START Dataset extract

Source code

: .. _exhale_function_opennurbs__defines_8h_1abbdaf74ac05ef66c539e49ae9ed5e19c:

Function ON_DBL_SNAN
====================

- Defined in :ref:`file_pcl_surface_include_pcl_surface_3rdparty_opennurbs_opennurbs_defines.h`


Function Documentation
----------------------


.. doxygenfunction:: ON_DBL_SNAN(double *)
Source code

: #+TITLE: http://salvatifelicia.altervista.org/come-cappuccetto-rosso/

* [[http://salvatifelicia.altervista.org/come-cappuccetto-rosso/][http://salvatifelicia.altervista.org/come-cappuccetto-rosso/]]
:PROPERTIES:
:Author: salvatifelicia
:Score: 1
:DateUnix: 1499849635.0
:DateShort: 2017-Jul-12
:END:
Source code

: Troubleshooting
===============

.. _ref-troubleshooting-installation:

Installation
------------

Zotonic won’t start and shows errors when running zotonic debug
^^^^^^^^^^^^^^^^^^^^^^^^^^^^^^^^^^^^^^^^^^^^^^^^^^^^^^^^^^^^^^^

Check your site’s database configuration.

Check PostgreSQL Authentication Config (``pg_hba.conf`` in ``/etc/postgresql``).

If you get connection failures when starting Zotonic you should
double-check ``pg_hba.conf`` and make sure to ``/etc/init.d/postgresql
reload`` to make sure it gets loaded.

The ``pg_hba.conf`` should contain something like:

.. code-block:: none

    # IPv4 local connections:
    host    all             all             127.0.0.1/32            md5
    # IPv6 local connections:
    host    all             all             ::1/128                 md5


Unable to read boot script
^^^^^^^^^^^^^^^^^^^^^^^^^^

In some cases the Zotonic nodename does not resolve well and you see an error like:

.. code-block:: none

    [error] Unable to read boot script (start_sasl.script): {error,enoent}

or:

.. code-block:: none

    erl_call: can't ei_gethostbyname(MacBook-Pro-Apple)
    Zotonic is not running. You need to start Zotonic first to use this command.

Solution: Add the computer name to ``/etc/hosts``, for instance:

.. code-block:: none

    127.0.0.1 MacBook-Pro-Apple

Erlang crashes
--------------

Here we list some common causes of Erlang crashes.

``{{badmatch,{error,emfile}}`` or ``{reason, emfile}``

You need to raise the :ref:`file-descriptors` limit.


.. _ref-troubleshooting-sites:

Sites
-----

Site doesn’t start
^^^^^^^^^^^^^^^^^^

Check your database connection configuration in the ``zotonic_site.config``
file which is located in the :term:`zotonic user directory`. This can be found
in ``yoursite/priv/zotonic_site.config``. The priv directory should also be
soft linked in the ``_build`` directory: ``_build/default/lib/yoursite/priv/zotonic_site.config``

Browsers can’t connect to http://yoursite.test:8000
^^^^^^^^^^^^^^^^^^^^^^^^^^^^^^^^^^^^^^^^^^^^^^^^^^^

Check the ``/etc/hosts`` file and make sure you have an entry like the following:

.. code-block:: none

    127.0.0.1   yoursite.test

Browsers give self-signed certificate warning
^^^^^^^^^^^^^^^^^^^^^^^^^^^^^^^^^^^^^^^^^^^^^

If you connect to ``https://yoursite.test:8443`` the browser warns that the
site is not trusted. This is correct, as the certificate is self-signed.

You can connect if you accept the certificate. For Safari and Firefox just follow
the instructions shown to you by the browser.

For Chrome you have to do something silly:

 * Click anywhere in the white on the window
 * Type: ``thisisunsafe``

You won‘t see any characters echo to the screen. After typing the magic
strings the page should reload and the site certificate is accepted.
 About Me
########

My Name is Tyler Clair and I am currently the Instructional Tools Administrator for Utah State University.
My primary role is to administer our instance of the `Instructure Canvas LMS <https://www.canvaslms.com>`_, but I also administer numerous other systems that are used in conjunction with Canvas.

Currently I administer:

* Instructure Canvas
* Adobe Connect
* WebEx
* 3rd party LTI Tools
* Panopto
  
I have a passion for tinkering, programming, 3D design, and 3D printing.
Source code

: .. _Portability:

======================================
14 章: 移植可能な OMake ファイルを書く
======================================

END Dataset extract

Return every line of the material word for word.

Solution for this exercise
Source code

: .. _exhale_function_opennurbs__defines_8h_1abbdaf74ac05ef66c539e49ae9ed5e19c:

Function ON_DBL_SNAN
====================

- Defined in :ref:`file_pcl_surface_include_pcl_surface_3rdparty_opennurbs_opennurbs_defines.h`


Function Documentation
----------------------


.. doxygenfunction:: ON_DBL_SNAN(double *)
Source code

: #+TITLE: http://salvatifelicia.altervista.org/come-cappuccetto-rosso/

* [[http://salvatifelicia.altervista.org/come-cappuccetto-rosso/][http://salvatifelicia.altervista.org/come-cappuccetto-rosso/]]
:PROPERTIES:
:Author: salvatifelicia
:Score: 1
:DateUnix: 1499849635.0
:DateShort: 2017-Jul-12
:END:
Source code

: Troubleshooting
===============

.. _ref-troubleshooting-installation:

Installation
------------

Zotonic won’t start and shows errors when running zotonic debug
^^^^^^^^^^^^^^^^^^^^^^^^^^^^^^^^^^^^^^^^^^^^^^^^^^^^^^^^^^^^^^^

Check your site’s database configuration.

Check PostgreSQL Authentication Config (``pg_hba.conf`` in ``/etc/postgresql``).

If you get connection failures when starting Zotonic you should
double-check ``pg_hba.conf`` and make sure to ``/etc/init.d/postgresql
reload`` to make sure it gets loaded.

The ``pg_hba.conf`` should contain something like:

.. code-block:: none

    # IPv4 local connections:
    host    all             all             127.0.0.1/32            md5
    # IPv6 local connections:
    host    all             all             ::1/128                 md5


Unable to read boot script
^^^^^^^^^^^^^^^^^^^^^^^^^^

In some cases the Zotonic nodename does not resolve well and you see an error like:

.. code-block:: none

    [error] Unable to read boot script (start_sasl.script): {error,enoent}

or:

.. code-block:: none

    erl_call: can't ei_gethostbyname(MacBook-Pro-Apple)
    Zotonic is not running. You need to start Zotonic first to use this command.

Solution: Add the computer name to ``/etc/hosts``, for instance:

.. code-block:: none

    127.0.0.1 MacBook-Pro-Apple

Erlang crashes
--------------

Here we list some common causes of Erlang crashes.

``{{badmatch,{error,emfile}}`` or ``{reason, emfile}``

You need to raise the :ref:`file-descriptors` limit.


.. _ref-troubleshooting-sites:

Sites
-----

Site doesn’t start
^^^^^^^^^^^^^^^^^^

Check your database connection configuration in the ``zotonic_site.config``
file which is located in the :term:`zotonic user directory`. This can be found
in ``yoursite/priv/zotonic_site.config``. The priv directory should also be
soft linked in the ``_build`` directory: ``_build/default/lib/yoursite/priv/zotonic_site.config``

Browsers can’t connect to http://yoursite.test:8000
^^^^^^^^^^^^^^^^^^^^^^^^^^^^^^^^^^^^^^^^^^^^^^^^^^^

Check the ``/etc/hosts`` file and make sure you have an entry like the following:

.. code-block:: none

    127.0.0.1   yoursite.test

Browsers give self-signed certificate warning
^^^^^^^^^^^^^^^^^^^^^^^^^^^^^^^^^^^^^^^^^^^^^

If you connect to ``https://yoursite.test:8443`` the browser warns that the
site is not trusted. This is correct, as the certificate is self-signed.

You can connect if you accept the certificate. For Safari and Firefox just follow
the instructions shown to you by the browser.

For Chrome you have to do something silly:

 * Click anywhere in the white on the window
 * Type: ``thisisunsafe``

You won‘t see any characters echo to the screen. After typing the magic
strings the page should reload and the site certificate is accepted.
 About Me
########

My Name is Tyler Clair and I am currently the Instructional Tools Administrator for Utah State University.
My primary role is to administer our instance of the `Instructure Canvas LMS <https://www.canvaslms.com>`_, but I also administer numerous other systems that are used in conjunction with Canvas.

Currently I administer:

* Instructure Canvas
* Adobe Connect
* WebEx
* 3rd party LTI Tools
* Panopto
  
I have a passion for tinkering, programming, 3D design, and 3D printing.
Source code

: .. _Portability:

======================================
14 章: 移植可能な OMake ファイルを書く
======================================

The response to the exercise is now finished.